§ YOUR INSTRUCTIONS: Reproduce word for word the lines between those holding "7. Add or update models;" and "1** sets the", inclusive, and nothing else from the data below.

[Stored records]

**********

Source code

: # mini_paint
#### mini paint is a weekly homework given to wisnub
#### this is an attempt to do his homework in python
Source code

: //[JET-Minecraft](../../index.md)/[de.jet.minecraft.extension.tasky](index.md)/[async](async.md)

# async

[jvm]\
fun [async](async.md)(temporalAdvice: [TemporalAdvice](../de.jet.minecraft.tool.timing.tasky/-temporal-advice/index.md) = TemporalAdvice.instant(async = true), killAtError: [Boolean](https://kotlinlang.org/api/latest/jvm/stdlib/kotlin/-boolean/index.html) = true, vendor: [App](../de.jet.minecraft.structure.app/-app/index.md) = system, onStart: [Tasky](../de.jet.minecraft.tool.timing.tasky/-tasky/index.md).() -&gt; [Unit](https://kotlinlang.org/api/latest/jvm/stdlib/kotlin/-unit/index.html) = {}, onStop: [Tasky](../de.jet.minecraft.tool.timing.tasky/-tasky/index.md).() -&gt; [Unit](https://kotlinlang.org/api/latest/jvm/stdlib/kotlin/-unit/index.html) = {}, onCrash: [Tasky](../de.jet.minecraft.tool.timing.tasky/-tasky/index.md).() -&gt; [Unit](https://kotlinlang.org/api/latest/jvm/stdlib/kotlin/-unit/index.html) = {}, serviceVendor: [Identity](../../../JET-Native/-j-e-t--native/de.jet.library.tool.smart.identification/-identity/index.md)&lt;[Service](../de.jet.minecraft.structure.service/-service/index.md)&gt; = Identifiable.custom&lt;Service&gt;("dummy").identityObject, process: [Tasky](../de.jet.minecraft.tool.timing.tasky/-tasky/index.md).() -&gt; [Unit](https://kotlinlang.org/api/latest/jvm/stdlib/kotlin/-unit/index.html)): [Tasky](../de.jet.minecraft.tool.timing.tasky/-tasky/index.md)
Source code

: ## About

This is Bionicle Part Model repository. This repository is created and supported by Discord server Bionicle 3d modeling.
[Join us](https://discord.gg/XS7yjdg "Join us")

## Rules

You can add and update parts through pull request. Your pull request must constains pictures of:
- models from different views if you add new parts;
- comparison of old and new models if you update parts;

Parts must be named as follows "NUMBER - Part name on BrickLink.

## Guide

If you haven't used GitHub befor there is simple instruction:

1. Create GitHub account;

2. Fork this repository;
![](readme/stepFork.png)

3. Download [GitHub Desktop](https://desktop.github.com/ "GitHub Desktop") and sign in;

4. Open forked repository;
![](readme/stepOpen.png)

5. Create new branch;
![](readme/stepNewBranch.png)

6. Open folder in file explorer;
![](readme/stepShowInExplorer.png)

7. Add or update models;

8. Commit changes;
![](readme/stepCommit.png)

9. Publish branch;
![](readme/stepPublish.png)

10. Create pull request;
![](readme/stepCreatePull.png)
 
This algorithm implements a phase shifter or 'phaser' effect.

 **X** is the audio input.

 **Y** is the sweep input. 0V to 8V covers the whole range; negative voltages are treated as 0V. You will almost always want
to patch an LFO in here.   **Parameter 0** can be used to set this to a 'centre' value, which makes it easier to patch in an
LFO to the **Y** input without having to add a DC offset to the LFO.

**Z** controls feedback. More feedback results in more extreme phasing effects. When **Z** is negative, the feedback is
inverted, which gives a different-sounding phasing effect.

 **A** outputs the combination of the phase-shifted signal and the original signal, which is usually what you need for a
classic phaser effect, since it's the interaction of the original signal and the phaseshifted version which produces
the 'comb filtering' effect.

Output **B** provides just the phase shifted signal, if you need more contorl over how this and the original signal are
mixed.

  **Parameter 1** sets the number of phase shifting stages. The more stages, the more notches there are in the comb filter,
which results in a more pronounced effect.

**********

§ SOLUTION FOR THIS EXERCISE:
7. Add or update models;

8. Commit changes;
![](readme/stepCommit.png)

9. Publish branch;
![](readme/stepPublish.png)

10. Create pull request;
![](readme/stepCreatePull.png)
 
This algorithm implements a phase shifter or 'phaser' effect.

 **X** is the audio input.

 **Y** is the sweep input. 0V to 8V covers the whole range; negative voltages are treated as 0V. You will almost always want
to patch an LFO in here.   **Parameter 0** can be used to set this to a 'centre' value, which makes it easier to patch in an
LFO to the **Y** input without having to add a DC offset to the LFO.

**Z** controls feedback. More feedback results in more extreme phasing effects. When **Z** is negative, the feedback is
inverted, which gives a different-sounding phasing effect.

 **A** outputs the combination of the phase-shifted signal and the original signal, which is usually what you need for a
classic phaser effect, since it's the interaction of the original signal and the phaseshifted version which produces
the 'comb filtering' effect.

Output **B** provides just the phase shifted signal, if you need more contorl over how this and the original signal are
mixed.

  **Parameter 1** sets the number of phase shifting stages. The more stages, the more notches there are in the comb filter,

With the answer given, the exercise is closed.